Capítulo5 Jogos na Forma Normal

Jogos estáticos de Informação Completa (como o DP) envolvem considerações estratégicas sobre o que os outros jogadores irão fazer.

Um jogo de informação completa é caracterizado pelas seguintes quatro informações serem de conhecimento comum: 1. todas as possíveis ações de todas as jogadoras,

  1. todos os possíves resultados,

  2. Como a combinação de cada ação de todas as jogadoras afeta qual resultado irá acontecer e se materializar, e

  3. As preferências de todas jogadoras sobre os resultados.

Vejam que o DP satisfaz esse requerimento.

5.1 Conhecimento Comum.

Definição 5.1 Um evento \(E\) é conhecimento comum se todo mundo sabe \(E\), todo mundo sabe que todos sabem \(E\), todo mundo sabe que todo mundo sabe que todos sabem \(E\) e assim por diante, até infinito.

Um exemplo simples em que podemos assumir que um evento é conhecimento comum. Suponha que duas pessoas saiam da sala e, andando na rua, começa a chover e eles correm para não se molhar. É razoável assumir que é conhecimento comum que está chovendo para essas duas pessoas.

5.2 Estratégias

O reality show “No limite” é uma adaptação do equivalente americano chamado “Survivor”. Nesse jogo, dois times (azul e vermelho) competem para ganhar os desafios.

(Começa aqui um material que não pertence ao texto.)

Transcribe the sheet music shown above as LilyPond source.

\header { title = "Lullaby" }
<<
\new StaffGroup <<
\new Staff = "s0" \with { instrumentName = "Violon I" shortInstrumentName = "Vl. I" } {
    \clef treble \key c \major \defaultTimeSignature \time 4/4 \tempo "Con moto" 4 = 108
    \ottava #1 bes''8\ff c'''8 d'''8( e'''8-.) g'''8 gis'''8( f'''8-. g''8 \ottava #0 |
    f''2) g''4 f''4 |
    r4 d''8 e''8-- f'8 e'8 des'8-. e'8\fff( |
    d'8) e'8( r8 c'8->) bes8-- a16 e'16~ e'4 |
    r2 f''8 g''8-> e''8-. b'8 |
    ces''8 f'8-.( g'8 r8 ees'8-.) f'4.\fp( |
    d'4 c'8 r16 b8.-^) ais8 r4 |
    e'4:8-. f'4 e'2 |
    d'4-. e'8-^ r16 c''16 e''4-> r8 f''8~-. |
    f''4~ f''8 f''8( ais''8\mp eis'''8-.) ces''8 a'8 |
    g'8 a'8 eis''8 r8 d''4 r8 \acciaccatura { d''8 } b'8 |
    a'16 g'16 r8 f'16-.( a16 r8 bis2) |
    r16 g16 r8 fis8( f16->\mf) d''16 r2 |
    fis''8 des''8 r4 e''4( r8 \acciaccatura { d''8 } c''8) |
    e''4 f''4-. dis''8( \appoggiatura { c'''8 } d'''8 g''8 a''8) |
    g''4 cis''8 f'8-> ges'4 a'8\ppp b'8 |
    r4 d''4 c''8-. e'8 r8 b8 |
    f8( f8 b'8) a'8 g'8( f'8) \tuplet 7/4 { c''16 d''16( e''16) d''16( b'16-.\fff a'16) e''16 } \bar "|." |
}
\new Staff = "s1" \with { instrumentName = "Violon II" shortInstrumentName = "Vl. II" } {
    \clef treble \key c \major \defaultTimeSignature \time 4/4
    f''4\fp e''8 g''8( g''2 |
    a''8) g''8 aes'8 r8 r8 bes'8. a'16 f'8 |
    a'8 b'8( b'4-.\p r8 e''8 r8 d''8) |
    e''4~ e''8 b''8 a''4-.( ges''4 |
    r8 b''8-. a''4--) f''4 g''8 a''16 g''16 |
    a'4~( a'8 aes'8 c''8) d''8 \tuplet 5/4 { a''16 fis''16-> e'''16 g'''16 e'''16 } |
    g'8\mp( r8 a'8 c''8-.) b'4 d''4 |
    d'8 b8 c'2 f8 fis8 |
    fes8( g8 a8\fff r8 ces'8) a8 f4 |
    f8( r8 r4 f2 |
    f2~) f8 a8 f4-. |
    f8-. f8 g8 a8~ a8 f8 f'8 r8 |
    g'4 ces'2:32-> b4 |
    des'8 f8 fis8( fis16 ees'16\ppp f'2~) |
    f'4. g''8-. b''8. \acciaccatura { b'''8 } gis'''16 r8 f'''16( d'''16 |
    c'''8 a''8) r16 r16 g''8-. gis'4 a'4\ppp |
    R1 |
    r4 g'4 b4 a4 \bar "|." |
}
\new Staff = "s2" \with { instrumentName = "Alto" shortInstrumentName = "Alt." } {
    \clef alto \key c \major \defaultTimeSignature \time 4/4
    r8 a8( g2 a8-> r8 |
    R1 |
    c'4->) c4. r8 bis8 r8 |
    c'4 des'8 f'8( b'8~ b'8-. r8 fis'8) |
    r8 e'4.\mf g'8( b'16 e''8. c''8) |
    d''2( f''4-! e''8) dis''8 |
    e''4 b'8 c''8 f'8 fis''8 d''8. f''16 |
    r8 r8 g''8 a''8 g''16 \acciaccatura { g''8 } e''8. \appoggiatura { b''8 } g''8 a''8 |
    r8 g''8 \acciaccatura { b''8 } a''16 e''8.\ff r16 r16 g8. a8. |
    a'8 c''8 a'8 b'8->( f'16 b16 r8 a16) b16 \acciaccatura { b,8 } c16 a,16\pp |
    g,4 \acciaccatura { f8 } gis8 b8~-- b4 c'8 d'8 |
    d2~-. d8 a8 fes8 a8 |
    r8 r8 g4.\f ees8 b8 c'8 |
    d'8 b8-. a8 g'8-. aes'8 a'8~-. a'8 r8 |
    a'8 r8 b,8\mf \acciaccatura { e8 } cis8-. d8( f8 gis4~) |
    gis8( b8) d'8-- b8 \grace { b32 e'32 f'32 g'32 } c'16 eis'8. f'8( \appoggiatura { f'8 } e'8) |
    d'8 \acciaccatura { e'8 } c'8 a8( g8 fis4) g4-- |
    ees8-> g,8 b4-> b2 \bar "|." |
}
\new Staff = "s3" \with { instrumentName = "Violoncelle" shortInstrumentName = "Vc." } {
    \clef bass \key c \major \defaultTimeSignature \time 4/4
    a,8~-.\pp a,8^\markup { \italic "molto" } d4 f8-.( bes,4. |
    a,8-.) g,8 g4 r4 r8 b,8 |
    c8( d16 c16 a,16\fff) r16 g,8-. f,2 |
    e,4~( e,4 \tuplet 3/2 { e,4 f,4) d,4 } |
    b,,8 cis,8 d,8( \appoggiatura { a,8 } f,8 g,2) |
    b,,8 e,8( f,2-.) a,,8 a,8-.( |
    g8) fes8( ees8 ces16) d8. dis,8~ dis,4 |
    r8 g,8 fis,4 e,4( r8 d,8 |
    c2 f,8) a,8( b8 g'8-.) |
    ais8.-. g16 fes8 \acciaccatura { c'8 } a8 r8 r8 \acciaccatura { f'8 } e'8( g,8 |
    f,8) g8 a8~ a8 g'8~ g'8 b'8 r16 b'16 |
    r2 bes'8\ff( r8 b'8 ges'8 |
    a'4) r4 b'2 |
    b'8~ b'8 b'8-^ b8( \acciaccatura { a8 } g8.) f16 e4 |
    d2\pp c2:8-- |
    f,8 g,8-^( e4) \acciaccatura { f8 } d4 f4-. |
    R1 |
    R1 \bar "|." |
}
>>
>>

Como recompensa, só um membro do outro time é eliminado, além de ganharem outros benefícios (dormir em uma cama, mais comida etc.). Em uma das disputas, um jogo foi apresentado no programa que é útil para os nossos propósitos.

link: https://www.youtube.com/watch?v=aonCsvi0LKc

Conforme pode ser visto no vídeo, havia 21 bandeiras fincadas na areia. O time vermelho começa jogando e pode escolher 1, 2, ou 3 bandeiras (um time não pode escolher pegar 4 ou mais bandeiras, ou nenhuma bandeira). Em seguida, é a vez do time azul, que têm as mesmas opções. Quem pegar a última bandeira ganha o jogo.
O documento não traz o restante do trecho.